И ничуть не лукавила, ибо сегодня действительно выглядела очень прилично: новые зауженные черные джинсы, длинная толстовка с изображением креста и высокие гриндера, зашнурованные до икры; волосы убраны в косу. Чем не приличный вид? Обычно я придерживаюсь гораздо более свободного стиля.

— Неужели нельзя надеть платье, туфли, нанести женственный макияж?

— Нет, — резко заметила я.

— Может, из-за внешнего вида у тебя и не получаются отношения с мужчинами? — Мама поджала губы.

В другой день я, может быть, как всегда, и промолчала бы, но не сегодня.

— А ты полагаешь, платье и туфли — это лучшая гарантия зарождения чувств или крепости отношений?

— Настя, не груби!

— Я еще и не начинала грубить. Но надоело, что тебя во мне все не устраивает. Ни где я работаю, ни где я учусь, ни мой внешний вид, ни я сама. Тогда зачем ты зовешь на обед в дом, в котором я давно чувствую себя чужой?

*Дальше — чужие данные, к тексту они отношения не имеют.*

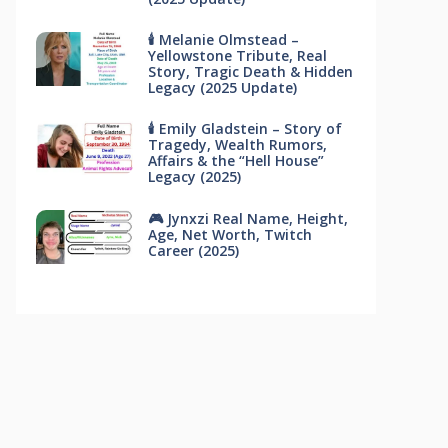
🕯 Melanie Olmstead –
Yellowstone Tribute, Real
Story, Tragic Death & Hidden
Legacy (2025 Update)
🕯 Emily Gladstein – Story of
Tragedy, Wealth Rumors,
Affairs & the “Hell House”
Legacy (2025)
🎮 Jynxzi Real Name, Height,
Age, Net Worth, Twitch
Career (2025)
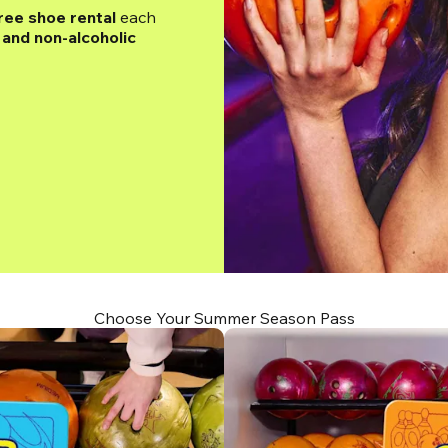
ree shoe rental
 each 
and non-alcoholic 
Choose Your Summer Season Pass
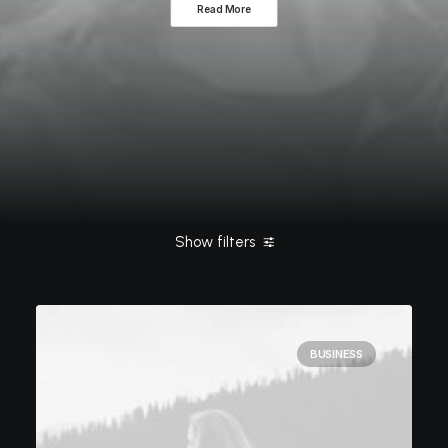
Read More
Show filters
Clear all
Simple
January 2020
ashleigh@elitewebdesign.u
BUSINESS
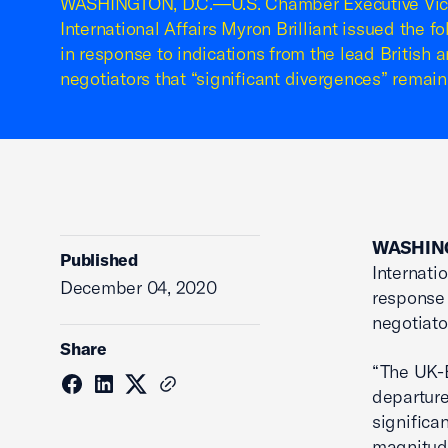
WASHINGTON, D.C.—U.S. Chamber Executive Vice
International Affairs Myron Brilliant issued the 
in response to indications from the lead British
negotiators that “significant divergences” remain
WASHING
Published
Internati
December 04, 2020
response 
negotiato
Share
“The UK-E
departure
significa
magnitude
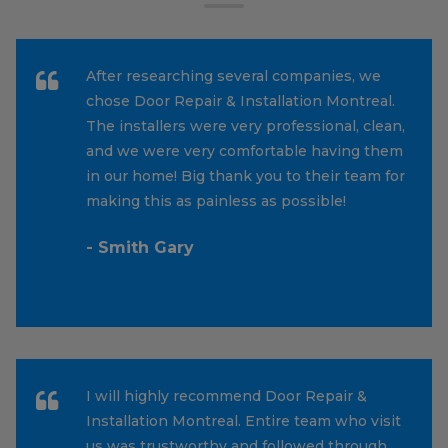
After researching several companies, we
chose Door Repair & Installation Montreal.
The installers were very professional, clean,
and we were very comfortable having them
in our home! Big thank you to their team for
making this as painless as possible!
- Smith Gary
I will highly recommend Door Repair &
Installation Montreal. Entire team who visit
us was trustworthy and followed through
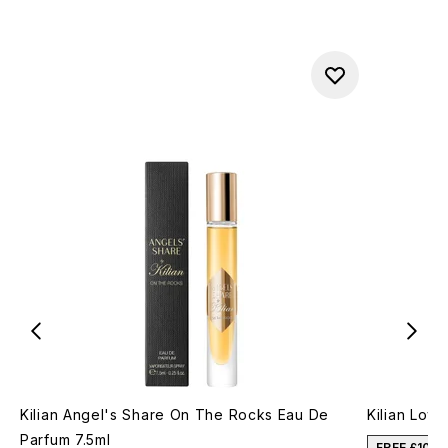
Kilian Angel's Share On The Rocks Eau De
Kilian Lov
Parfum 7.5ml
FREE £10 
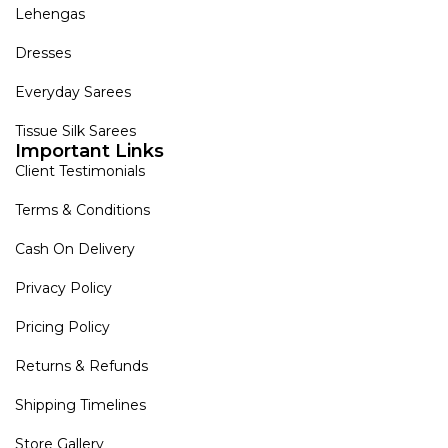
Lehengas
Dresses
Everyday Sarees
Tissue Silk Sarees
Important Links
Client Testimonials
Terms & Conditions
Cash On Delivery
Privacy Policy
Pricing Policy
Returns & Refunds
Shipping Timelines
Store Gallery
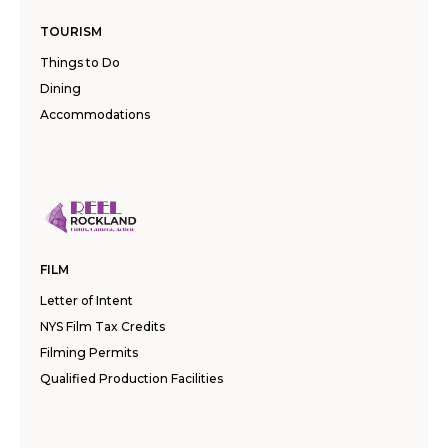
TOURISM
Things to Do
Dining
Accommodations
FILM
Letter of Intent
NYS Film Tax Credits
Filming Permits
Qualified Production Facilities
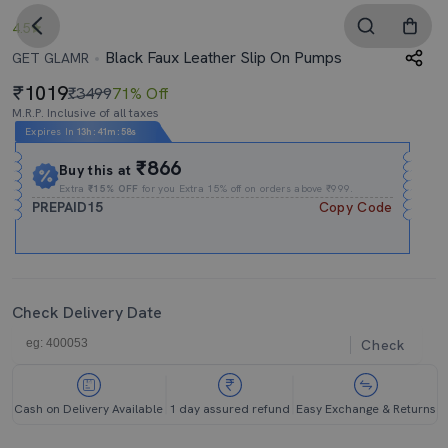
4.5
Black Faux Leather Slip On Pumps
GET GLAMR
1019
₹3499
71% Off
M.R.P. Inclusive of all taxes
Expires In
13h
:
41m
:
57s
₹866
Buy this at
Extra
₹15% OFF
for you Extra 15% off on orders above ₹999.
PREPAID15
Copy Code
Check Delivery Date
Check
Cash on Delivery Available
1 day assured refund
Easy Exchange & Returns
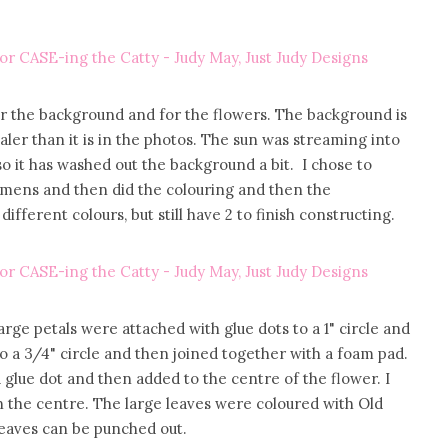
r the background and for the flowers. The background is
aler than it is in the photos. The sun was streaming into
o it has washed out the background a bit. I chose to
amens and then did the colouring and then the
ifferent colours, but still have 2 to finish constructing.
large petals were attached with glue dots to a 1" circle and
o a 3/4" circle and then joined together with a foam pad.
 glue dot and then added to the centre of the flower. I
n the centre. The large leaves were coloured with Old
 leaves can be punched out.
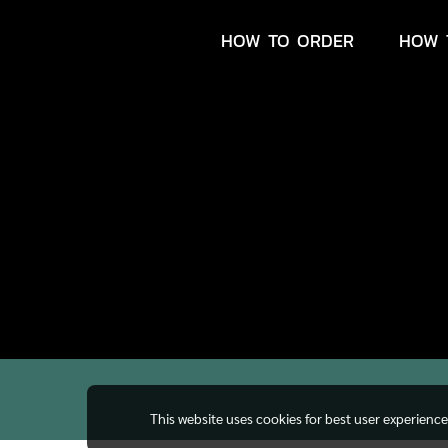
HOW TO ORDER
HOW 
This website uses cookies for best user experienc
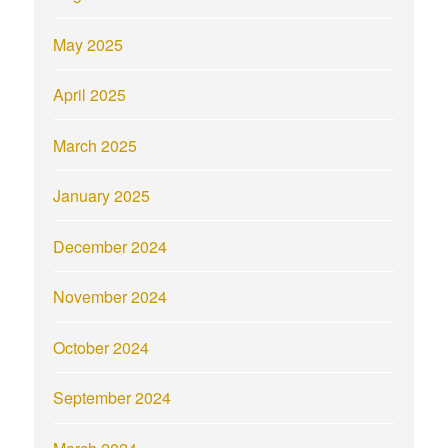
May 2025
April 2025
March 2025
January 2025
December 2024
November 2024
October 2024
September 2024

— Я делаю все, что могу, для твоего счастья.

— Моя жизнь изменилась в тот момент, когда ты во второй раз вышла замуж. Я всегда желала тебе самого лучшего, так как видела, как ты переживала из-за смерти папы, но твое семейное счастье превратило мою жизнь в ад. Ты постоянно пытаешься изменить меня в угоду себе.

— А ты специально делаешь все, чтобы сломать себе жизнь. Ты не представляешь, на что я пошла, чтобы сберечь тебя, а ты разбрасываешься возможностями. Столько времени уговаривала мужа, чтобы он договорился о твоем переводе на очное отделение престижной кафедры, но ты просто отмахнулась. Носишь обноски, работаешь официанткой и живешь в трущобах. А потом удивляешься: почему я пытаюсь что-то изменить?